The former Kamelot vocalist says he’s trying to capture the sound the band had while he was in it, marking his most direct nod to that era since leaving in 2011.
Roy Khan is making a solo album with a very specific aim. The former Kamelot singer says he wants the music to feel like the work he did with that band during his long tenure.
“I’m trying to capture the sound that Kamelot had while I was in the band. That’s the idea,” Khan told Metal Injection. The comment is his plainest statement of intent yet for the project, which surfaces after years of distance from the metal scene. Khan left Kamelot in 2011, stepping away from music entirely to work in counseling and church ministry. He has performed occasionally since then, but this album will be his first sustained return to recorded heavy music.

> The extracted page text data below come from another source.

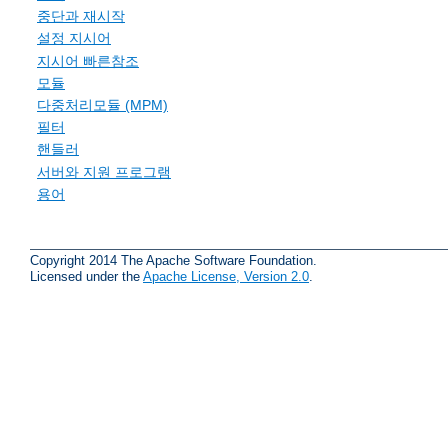
중단과 재시작
설정 지시어
지시어 빠른참조
모듈
다중처리모듈 (MPM)
필터
핸들러
서버와 지원 프로그램
용어
Copyright 2014 The Apache Software Foundation.
Licensed under the
Apache License, Version 2.0
.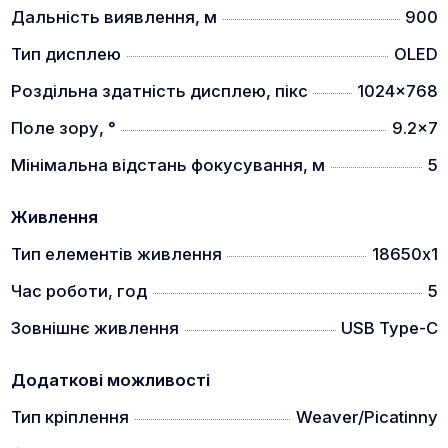
Дальність виявлення, м
900
ЕРГОНОМІЧНИЙ ДИЗАЙН
Тип дисплею
OLED
Роздільна здатність дисплею, пікс
1024x768
Поле зору, °
9.2x7
Мінімальна відстань фокусування, м
5
Живлення
Зручний дизайн кнопок для управління приладом
Тип елементів живлення
18650х1
однією рукою.
Час роботи, год
5
ВИТРИМУЄ ВЕЛИКУ ВІДДАЧУ
Зовнішнє живлення
USB Type-C
Додаткові можливості
Тип кріплення
Weaver/Picatinny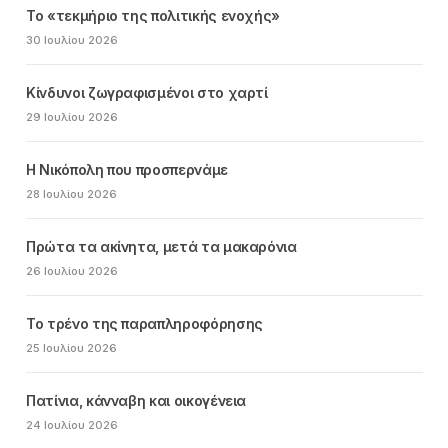
Το «τεκμήριο της πολιτικής ενοχής»
30 Ιουλίου 2026
Κίνδυνοι ζωγραφισμένοι στο χαρτί
29 Ιουλίου 2026
Η Νικόπολη που προσπερνάμε
28 Ιουλίου 2026
Πρώτα τα ακίνητα, μετά τα μακαρόνια
26 Ιουλίου 2026
Το τρένο της παραπληροφόρησης
25 Ιουλίου 2026
Πατίνια, κάνναβη και οικογένεια
24 Ιουλίου 2026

During Khan’s time fronting Kamelot—from 1998’s Siége Perilous through 2010’s Poetry for the Poisoned—the Florida based band refined a theatrical, melody-driven power metal style that earned a wide international following. That sound, both dramatic and tightly constructed, has been absent from his live appearances, which often leaned on stripped-down arrangements. A deliberate attempt to recreate it signals more than nostalgia. It points to a reunion of sensibility, a conscious move back into a creative space he once defined.
No release date or label details have been announced. What’s clear is that Khan is framing the album around a specific artistic reference point rather than chasing an updated identity. For listeners who came to Kamelot during that era, the news lands as a promise that hasn’t been made in well over a decade.